## Work required
In the records that follow, count the lines where the string "Erfahrungen" appears, and give the count with nothing added.

## Provided records
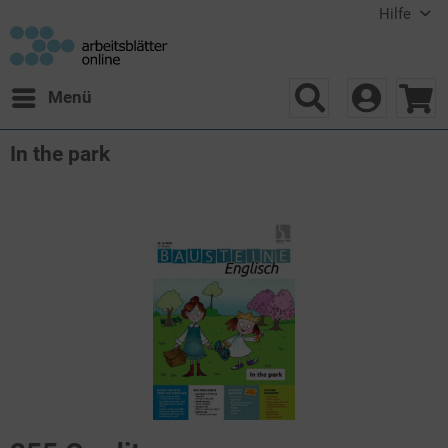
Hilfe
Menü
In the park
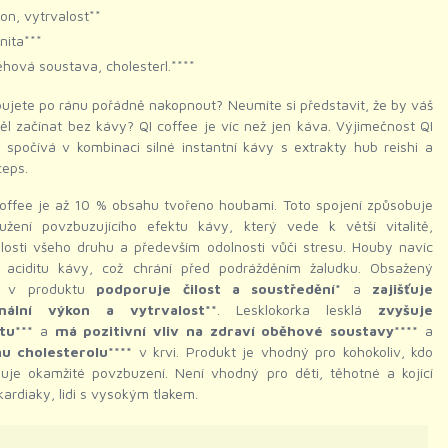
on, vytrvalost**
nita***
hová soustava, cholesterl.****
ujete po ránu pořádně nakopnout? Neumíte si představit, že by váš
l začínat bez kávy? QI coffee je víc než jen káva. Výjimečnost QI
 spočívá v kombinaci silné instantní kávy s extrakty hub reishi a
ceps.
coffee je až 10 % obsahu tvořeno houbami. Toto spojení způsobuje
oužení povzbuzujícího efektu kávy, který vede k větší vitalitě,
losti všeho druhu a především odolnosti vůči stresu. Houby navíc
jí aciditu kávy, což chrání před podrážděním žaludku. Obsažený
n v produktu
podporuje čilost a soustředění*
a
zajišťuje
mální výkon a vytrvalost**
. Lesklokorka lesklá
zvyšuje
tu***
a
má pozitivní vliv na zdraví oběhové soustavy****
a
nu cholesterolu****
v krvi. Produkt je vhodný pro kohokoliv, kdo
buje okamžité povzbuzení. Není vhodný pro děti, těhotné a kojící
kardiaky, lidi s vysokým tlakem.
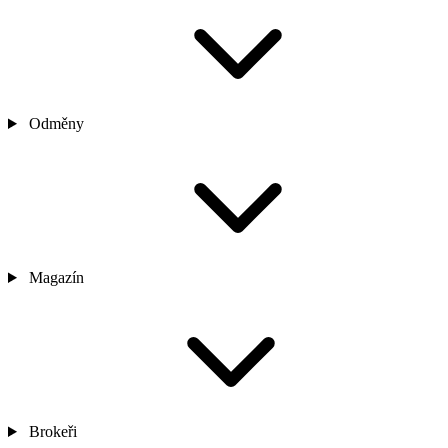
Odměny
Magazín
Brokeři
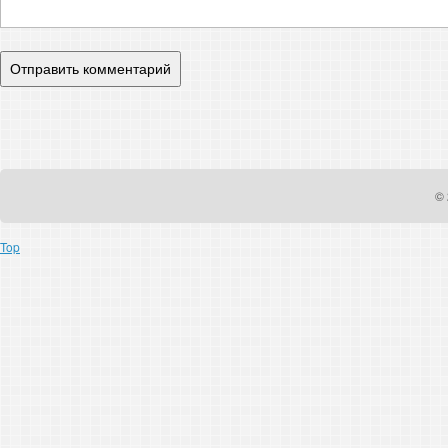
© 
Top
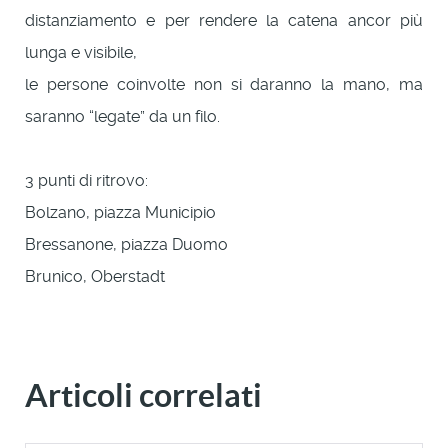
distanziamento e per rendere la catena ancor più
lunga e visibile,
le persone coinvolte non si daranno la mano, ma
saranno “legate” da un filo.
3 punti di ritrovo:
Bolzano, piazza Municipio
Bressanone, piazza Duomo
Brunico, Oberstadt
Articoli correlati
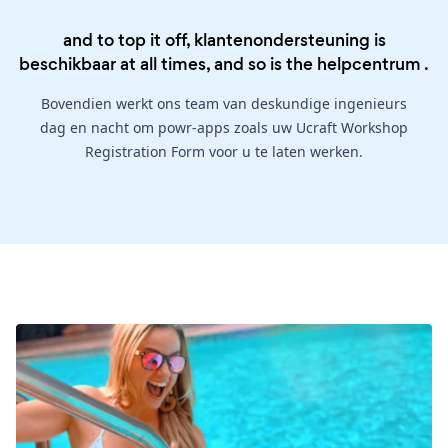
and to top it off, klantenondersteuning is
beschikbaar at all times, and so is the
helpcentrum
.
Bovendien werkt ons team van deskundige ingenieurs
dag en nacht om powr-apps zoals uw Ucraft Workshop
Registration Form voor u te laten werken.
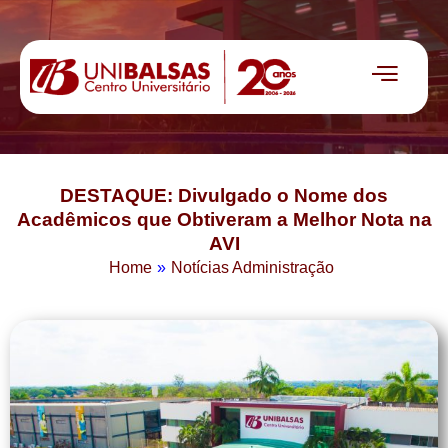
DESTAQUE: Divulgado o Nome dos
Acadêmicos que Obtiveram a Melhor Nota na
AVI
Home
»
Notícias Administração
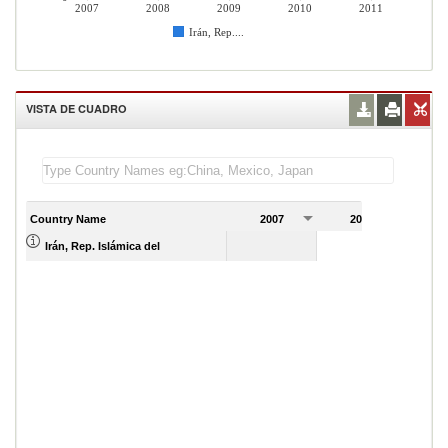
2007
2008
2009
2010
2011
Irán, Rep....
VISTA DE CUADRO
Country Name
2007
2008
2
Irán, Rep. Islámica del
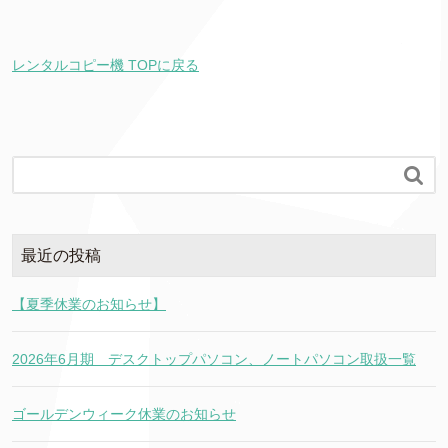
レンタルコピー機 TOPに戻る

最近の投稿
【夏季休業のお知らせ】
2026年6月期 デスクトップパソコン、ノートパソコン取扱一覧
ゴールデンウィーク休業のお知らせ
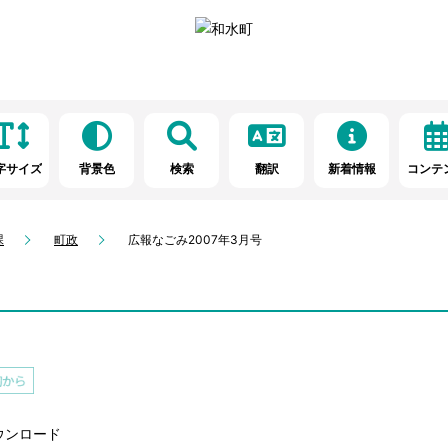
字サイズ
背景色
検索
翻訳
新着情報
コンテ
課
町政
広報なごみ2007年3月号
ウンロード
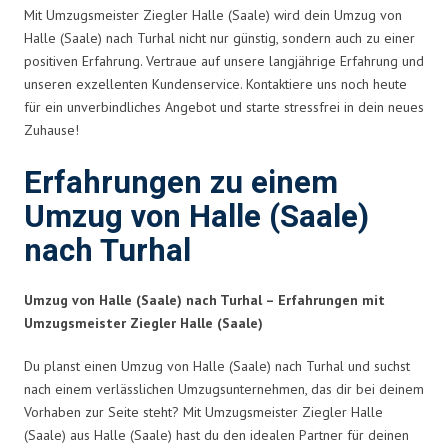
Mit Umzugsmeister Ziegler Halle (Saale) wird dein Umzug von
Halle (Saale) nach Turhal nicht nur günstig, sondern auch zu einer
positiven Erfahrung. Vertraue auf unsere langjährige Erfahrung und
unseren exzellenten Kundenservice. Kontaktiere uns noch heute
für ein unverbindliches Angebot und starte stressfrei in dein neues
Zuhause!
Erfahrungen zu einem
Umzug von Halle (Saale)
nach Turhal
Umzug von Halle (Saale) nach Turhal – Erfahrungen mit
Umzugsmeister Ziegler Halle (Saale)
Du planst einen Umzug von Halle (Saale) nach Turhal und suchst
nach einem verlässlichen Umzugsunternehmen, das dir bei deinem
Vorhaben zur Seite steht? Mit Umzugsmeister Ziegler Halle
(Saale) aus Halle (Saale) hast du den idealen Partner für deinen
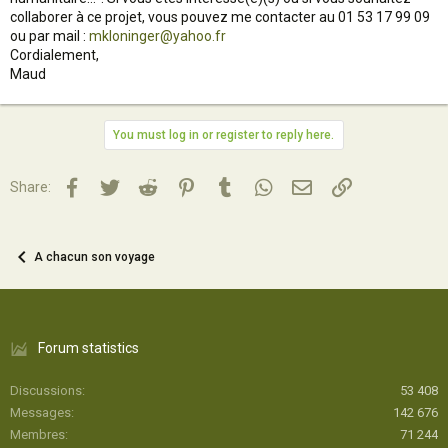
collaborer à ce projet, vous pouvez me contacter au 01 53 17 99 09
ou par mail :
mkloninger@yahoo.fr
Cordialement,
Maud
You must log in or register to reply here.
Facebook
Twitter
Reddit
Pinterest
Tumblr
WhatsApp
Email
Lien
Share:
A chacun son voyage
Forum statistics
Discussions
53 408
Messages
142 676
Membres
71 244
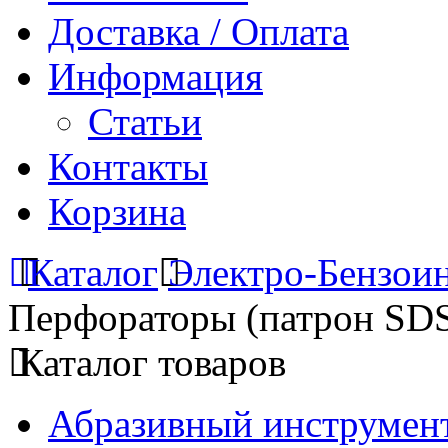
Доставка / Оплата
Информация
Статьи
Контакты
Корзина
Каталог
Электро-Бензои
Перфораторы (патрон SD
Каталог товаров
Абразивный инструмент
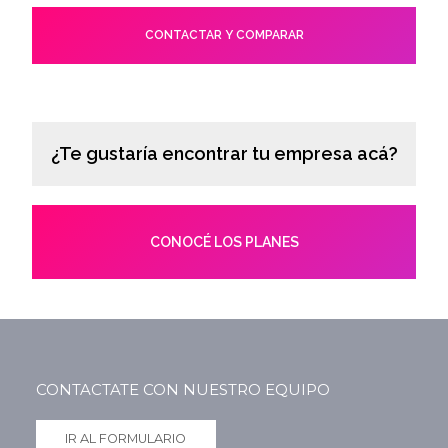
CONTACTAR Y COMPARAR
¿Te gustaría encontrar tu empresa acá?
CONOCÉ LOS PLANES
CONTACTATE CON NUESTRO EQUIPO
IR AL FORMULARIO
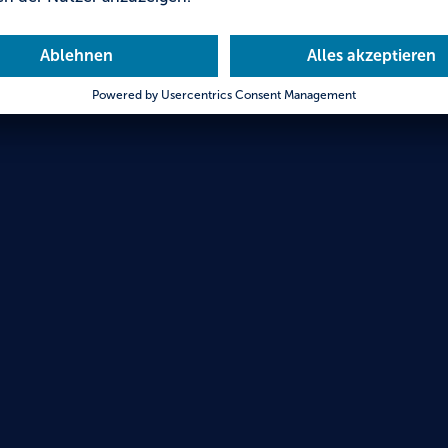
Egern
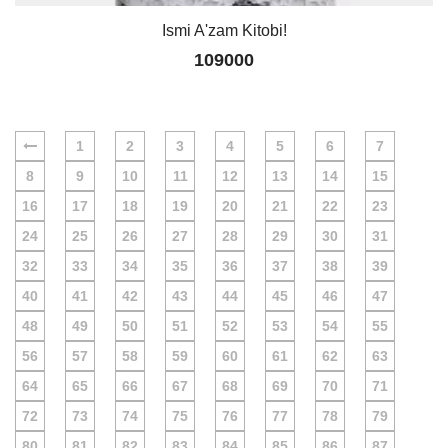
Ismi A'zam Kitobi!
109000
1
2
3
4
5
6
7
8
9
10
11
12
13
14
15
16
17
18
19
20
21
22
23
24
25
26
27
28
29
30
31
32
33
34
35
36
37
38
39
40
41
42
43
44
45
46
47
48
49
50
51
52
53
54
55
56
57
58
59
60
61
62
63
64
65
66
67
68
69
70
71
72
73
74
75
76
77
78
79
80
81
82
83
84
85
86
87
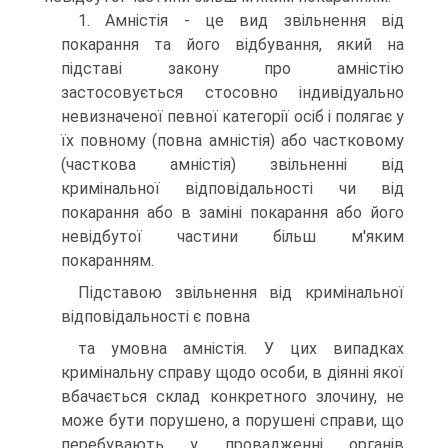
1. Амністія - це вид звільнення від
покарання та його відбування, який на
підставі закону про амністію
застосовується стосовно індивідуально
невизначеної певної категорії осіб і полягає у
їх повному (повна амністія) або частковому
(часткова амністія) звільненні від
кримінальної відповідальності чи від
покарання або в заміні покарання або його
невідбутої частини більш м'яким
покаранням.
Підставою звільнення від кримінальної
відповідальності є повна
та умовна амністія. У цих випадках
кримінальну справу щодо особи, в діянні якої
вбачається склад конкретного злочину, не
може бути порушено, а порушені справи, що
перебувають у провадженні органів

## Exercise solution
2